(YOUR GOAL) Return exactly the span of lines in the following data that opens with the line containing "が多いことから塗料飛散を防止するためにもローラー仕上げが" and closes with the line containing "に応じて４回以上塗装する場合もあります。". Include nothing else.

(Stored data entries)
□ □ □

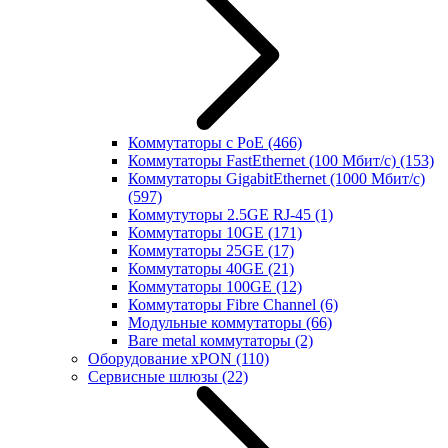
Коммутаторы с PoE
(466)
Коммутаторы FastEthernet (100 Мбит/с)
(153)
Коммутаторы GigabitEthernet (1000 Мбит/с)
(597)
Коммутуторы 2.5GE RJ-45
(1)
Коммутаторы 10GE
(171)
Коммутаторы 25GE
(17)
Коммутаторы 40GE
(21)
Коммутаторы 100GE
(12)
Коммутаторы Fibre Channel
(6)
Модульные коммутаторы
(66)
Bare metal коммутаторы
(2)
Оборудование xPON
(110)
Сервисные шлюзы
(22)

□ □ □

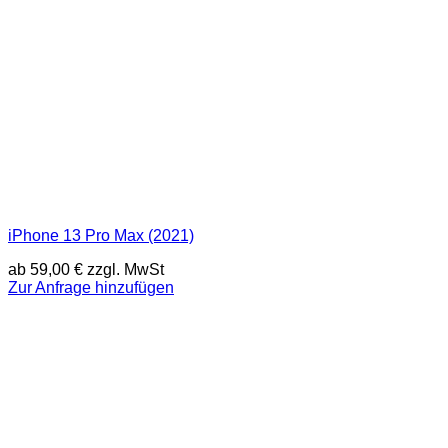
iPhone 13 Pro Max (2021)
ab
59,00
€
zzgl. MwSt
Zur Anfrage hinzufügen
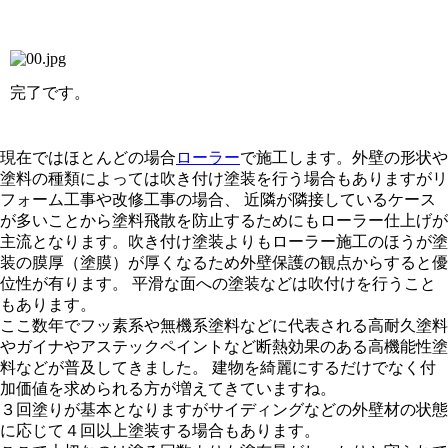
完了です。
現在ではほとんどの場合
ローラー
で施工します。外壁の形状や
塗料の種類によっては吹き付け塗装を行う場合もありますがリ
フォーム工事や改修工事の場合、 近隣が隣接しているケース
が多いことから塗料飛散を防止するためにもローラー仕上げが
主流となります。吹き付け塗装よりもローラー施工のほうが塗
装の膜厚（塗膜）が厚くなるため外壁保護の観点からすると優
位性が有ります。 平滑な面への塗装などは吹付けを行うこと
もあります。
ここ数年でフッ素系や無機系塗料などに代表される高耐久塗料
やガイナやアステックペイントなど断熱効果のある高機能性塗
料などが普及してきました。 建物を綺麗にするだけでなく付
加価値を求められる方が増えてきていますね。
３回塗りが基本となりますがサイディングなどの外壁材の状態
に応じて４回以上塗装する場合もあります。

□ □ □

(EXERCISE ANSWER)
が多いことから塗料飛散を防止するためにもローラー仕上げが
主流となります。吹き付け塗装よりもローラー施工のほうが塗
装の膜厚（塗膜）が厚くなるため外壁保護の観点からすると優
位性が有ります。 平滑な面への塗装などは吹付けを行うこと
もあります。
ここ数年でフッ素系や無機系塗料などに代表される高耐久塗料
やガイナやアステックペイントなど断熱効果のある高機能性塗
料などが普及してきました。 建物を綺麗にするだけでなく付
加価値を求められる方が増えてきていますね。
３回塗りが基本となりますがサイディングなどの外壁材の状態
に応じて４回以上塗装する場合もあります。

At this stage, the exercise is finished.